Saved data entries:
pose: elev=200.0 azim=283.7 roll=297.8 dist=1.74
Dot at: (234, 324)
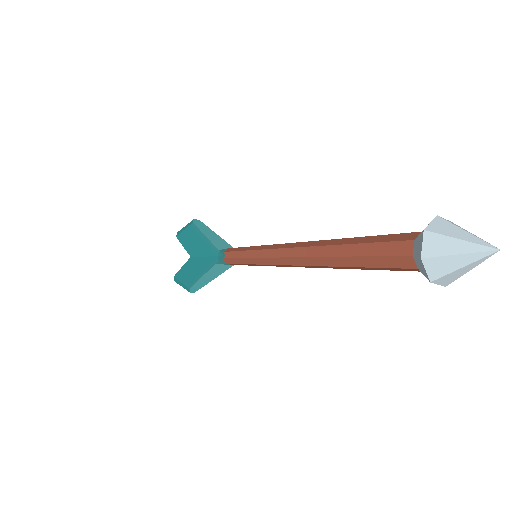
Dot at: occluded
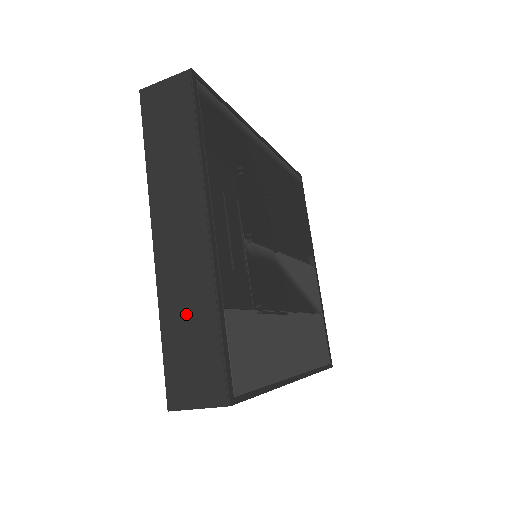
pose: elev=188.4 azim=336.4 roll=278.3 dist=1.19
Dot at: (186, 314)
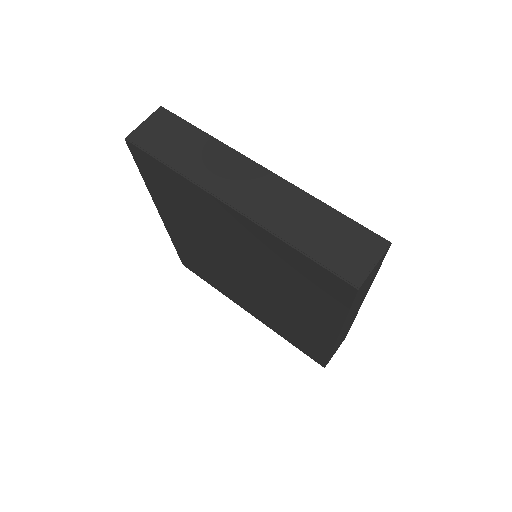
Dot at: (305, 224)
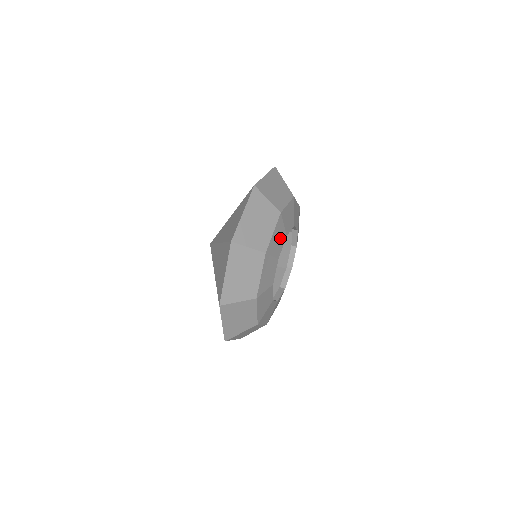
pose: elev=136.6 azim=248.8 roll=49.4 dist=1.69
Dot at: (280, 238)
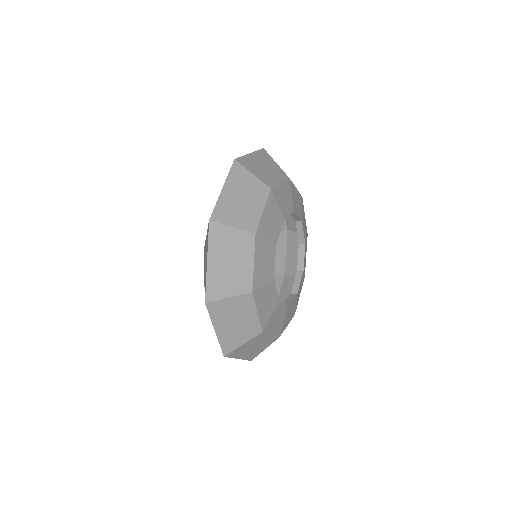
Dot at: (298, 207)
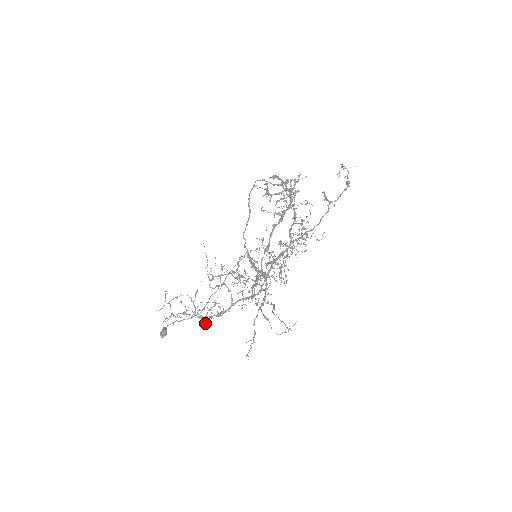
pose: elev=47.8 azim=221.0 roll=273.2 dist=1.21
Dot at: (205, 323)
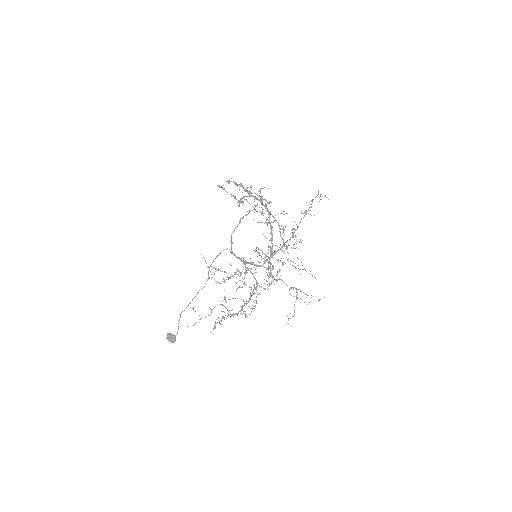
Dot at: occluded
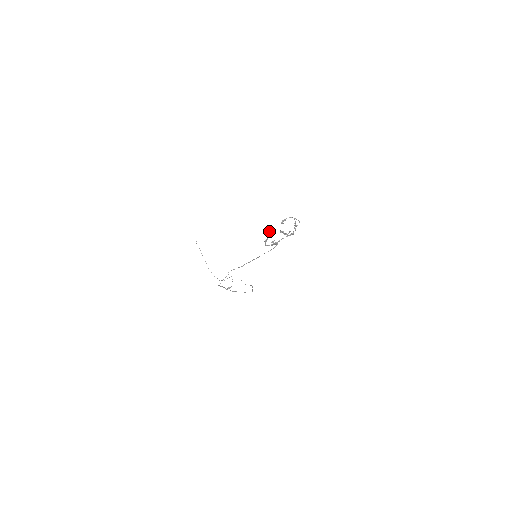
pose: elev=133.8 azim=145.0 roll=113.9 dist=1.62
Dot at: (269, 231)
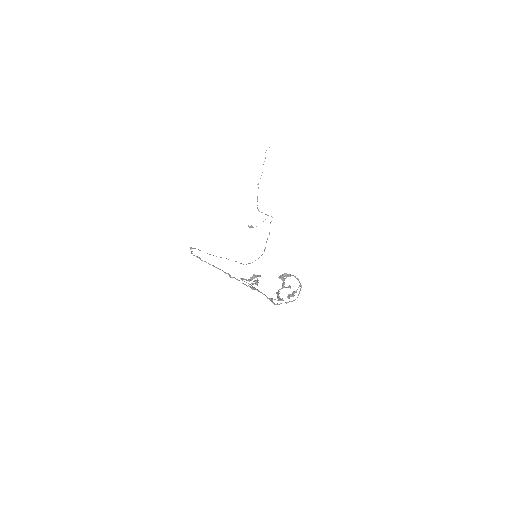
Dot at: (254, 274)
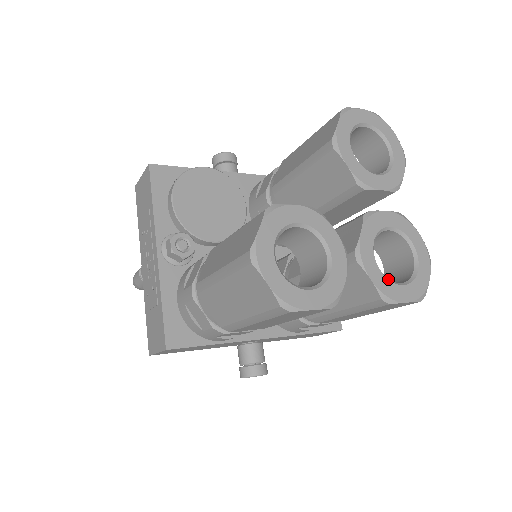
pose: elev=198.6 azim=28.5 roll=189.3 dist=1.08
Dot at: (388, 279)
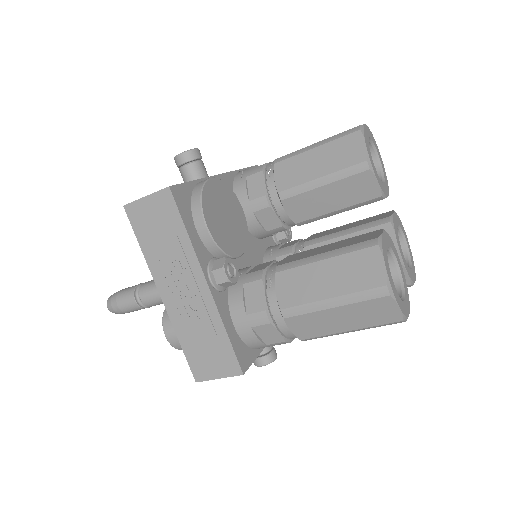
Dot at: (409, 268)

...

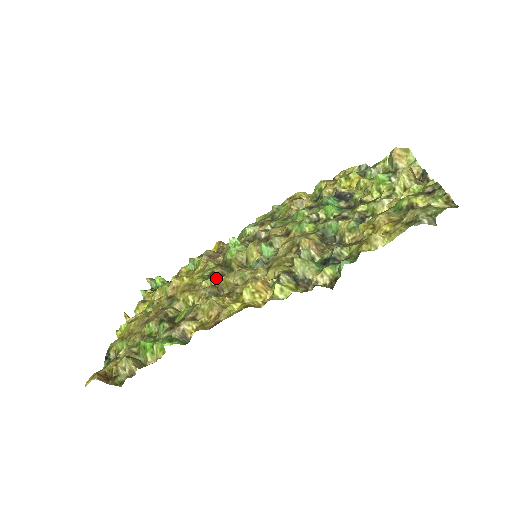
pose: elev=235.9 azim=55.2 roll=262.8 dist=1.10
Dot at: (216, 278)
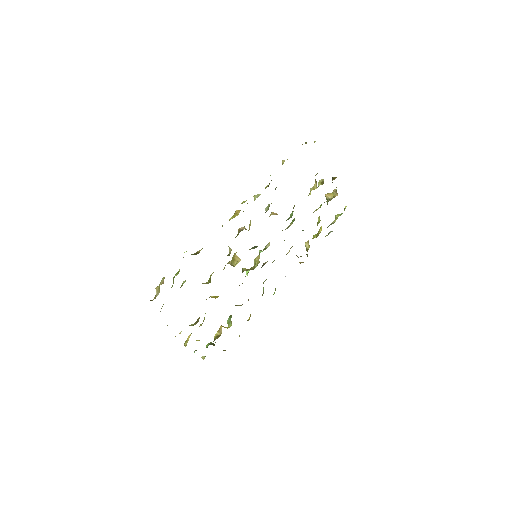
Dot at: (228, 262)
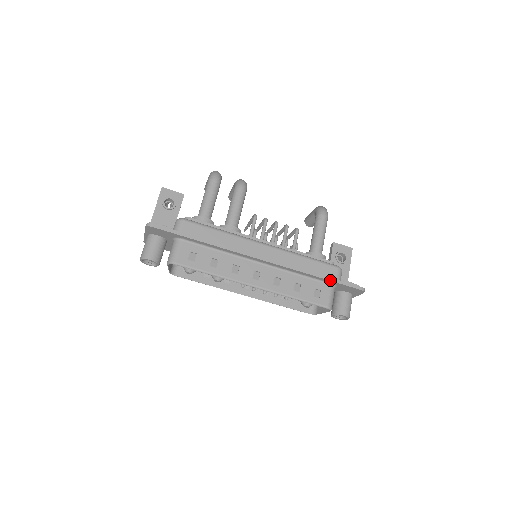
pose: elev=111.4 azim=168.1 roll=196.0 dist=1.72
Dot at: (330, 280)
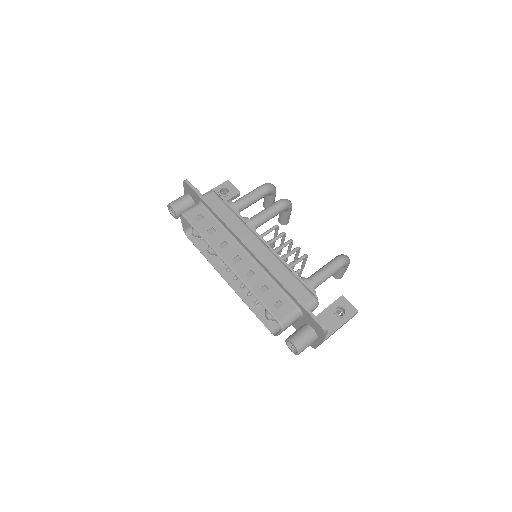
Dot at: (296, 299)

--

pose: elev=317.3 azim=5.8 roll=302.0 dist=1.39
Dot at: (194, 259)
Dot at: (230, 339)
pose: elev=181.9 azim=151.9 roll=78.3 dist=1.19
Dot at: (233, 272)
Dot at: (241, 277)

WHAT IS EXPECTED: Format the entries above as a numbered list, beginning with the line containing "pose: elev=133.8 azim=145.0" and running through the line containing "Dot at: (254, 274)", with blank lines dropped. Leave the pictures out.

WRITTEN RESPONSE:
1. pose: elev=133.8 azim=145.0 roll=113.9 dist=1.62
2. Dot at: (269, 231)
3. Dot at: (254, 274)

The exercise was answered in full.